Moore received the Market Access International, Inc., Award for Excelling in Scholarship in the Humanities and Social Sceices for her work to better understand how an isolated Hawaiian community was affected by European contact in the early 19th century. She is a current Ph.D. student in anthropology at William & Mary and has lived on site at a remote archaeological dig on the island of Kauai for years to conduct her research.
Finally, Fancher’s research as a Ph.D. student in physics at William & Mary garnered him the Northrop Grumman Corporation Award for Excellence in Scholarship in the Natural and Computational Sciences. He has been part of the team studying the affects of warming ultra-cold atoms to a temperature just above absolute zero – a process that has the potential to advance precision-oriented technologies like atomic clocks and inertial navigation systems.
An additional $1,500 in awards were distributed for excellence in undergraduate mentoring in the humanities and social sciences and in the natural and computational sciences.

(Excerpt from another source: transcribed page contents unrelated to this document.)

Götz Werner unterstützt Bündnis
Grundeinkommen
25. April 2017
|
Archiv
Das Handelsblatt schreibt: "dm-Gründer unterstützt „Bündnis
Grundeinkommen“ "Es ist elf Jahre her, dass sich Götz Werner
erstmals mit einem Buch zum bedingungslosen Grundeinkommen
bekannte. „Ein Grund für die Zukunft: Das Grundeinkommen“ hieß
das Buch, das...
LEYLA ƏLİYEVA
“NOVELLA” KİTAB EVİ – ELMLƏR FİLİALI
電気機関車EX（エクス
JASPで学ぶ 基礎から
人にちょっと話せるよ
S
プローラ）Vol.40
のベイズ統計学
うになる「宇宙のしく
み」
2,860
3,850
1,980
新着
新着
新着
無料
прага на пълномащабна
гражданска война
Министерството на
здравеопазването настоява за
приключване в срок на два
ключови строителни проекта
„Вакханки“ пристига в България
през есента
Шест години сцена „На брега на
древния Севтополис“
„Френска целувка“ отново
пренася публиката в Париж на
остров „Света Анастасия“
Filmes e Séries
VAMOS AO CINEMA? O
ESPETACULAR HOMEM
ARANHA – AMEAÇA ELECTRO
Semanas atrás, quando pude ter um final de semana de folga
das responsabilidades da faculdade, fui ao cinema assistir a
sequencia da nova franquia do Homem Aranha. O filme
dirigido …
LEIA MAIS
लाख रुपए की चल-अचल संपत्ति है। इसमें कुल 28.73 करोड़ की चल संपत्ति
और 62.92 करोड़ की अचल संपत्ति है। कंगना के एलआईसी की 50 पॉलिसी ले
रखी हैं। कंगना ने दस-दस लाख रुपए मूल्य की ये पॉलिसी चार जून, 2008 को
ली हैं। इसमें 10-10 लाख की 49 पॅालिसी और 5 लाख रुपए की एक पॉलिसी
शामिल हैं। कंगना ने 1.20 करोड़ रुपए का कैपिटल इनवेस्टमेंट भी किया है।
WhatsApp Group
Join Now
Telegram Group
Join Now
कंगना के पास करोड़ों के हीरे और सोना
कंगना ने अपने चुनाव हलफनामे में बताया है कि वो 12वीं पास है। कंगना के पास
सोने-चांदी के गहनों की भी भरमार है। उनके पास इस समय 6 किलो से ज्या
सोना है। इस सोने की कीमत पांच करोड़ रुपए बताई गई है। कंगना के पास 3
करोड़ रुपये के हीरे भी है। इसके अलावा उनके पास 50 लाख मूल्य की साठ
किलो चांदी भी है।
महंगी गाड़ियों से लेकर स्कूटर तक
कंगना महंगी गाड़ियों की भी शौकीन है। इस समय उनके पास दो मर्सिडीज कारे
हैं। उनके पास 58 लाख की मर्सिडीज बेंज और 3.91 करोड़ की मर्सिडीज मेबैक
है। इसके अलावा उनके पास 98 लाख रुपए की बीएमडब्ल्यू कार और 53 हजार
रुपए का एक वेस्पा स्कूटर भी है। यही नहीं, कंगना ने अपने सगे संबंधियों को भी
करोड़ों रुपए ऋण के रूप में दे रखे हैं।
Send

“What’s great about the symposium is that you can be very good at explaining your research at discipline-specific conferences, but this gives you a unique challenge to explain your research to those outside your field,” said Jenna Carlson Dietmeier, a Ph.D. student in anthropology and chair of this year’s Graduate Research Symposium, in a recent article from William & Mary. “As an attendee, it’s mind-blowing to see the breadth of topics presented each year.”